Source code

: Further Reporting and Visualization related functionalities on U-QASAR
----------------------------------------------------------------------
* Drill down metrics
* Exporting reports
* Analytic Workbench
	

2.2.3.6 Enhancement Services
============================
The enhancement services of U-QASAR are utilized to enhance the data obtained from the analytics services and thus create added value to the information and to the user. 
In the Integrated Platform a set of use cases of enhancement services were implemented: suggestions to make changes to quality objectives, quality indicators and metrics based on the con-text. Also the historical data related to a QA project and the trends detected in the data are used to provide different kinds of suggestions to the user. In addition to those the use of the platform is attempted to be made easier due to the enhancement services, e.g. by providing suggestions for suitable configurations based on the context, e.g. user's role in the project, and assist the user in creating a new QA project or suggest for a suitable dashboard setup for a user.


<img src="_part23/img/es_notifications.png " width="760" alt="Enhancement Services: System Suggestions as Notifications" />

---

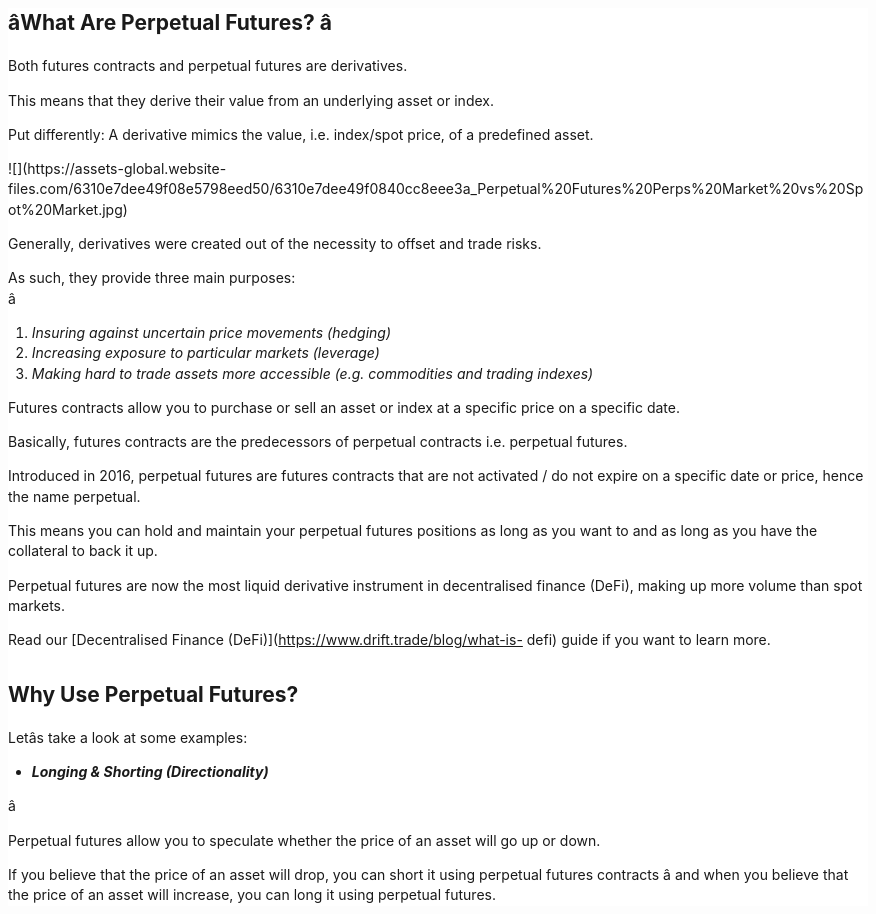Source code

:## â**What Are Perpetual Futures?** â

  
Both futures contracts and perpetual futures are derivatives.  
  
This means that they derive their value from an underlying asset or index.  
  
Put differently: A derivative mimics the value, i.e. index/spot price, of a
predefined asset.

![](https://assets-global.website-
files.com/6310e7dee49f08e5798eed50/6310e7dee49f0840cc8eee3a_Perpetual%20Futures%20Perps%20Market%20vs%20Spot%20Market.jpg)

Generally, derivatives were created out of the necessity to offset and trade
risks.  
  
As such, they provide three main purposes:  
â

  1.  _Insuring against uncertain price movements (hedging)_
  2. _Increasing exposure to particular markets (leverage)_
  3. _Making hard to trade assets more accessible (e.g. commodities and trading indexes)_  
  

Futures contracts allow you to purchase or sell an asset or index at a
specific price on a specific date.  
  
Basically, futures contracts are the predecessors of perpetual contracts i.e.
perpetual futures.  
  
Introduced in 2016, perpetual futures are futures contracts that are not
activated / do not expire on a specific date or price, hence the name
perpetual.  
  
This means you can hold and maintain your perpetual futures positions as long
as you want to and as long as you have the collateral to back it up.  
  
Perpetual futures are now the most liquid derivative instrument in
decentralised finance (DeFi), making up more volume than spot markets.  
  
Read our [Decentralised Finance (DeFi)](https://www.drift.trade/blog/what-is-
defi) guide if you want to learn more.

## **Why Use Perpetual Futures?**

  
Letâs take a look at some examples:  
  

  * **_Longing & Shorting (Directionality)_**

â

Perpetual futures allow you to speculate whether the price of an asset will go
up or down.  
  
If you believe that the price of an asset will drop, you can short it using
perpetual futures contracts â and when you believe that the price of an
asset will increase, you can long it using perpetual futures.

--

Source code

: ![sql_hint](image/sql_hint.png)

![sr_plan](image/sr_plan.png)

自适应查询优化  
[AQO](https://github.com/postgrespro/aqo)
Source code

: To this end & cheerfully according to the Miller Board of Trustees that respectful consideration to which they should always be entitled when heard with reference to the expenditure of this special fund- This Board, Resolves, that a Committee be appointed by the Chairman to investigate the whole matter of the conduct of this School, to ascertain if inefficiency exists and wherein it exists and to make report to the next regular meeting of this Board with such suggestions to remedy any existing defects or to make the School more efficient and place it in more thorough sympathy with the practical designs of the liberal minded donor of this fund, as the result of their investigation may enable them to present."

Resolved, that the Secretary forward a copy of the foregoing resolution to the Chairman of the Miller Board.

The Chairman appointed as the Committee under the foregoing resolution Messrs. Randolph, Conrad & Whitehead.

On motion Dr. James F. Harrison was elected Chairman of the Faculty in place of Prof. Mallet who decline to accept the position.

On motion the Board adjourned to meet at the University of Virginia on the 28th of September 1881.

Action item | Could you set down, word for word, only the lines above from the line with "activated / do" to the line with "asset will increase, you", including both?

Task output |
activated / do not expire on a specific date or price, hence the name
perpetual.  
  
This means you can hold and maintain your perpetual futures positions as long
as you want to and as long as you have the collateral to back it up.  
  
Perpetual futures are now the most liquid derivative instrument in
decentralised finance (DeFi), making up more volume than spot markets.  
  
Read our [Decentralised Finance (DeFi)](https://www.drift.trade/blog/what-is-
defi) guide if you want to learn more.

## **Why Use Perpetual Futures?**

  
Letâs take a look at some examples:  
  

  * **_Longing & Shorting (Directionality)_**

â

Perpetual futures allow you to speculate whether the price of an asset will go
up or down.  
  
If you believe that the price of an asset will drop, you can short it using
perpetual futures contracts â and when you believe that the price of an
asset will increase, you can long it using perpetual futures.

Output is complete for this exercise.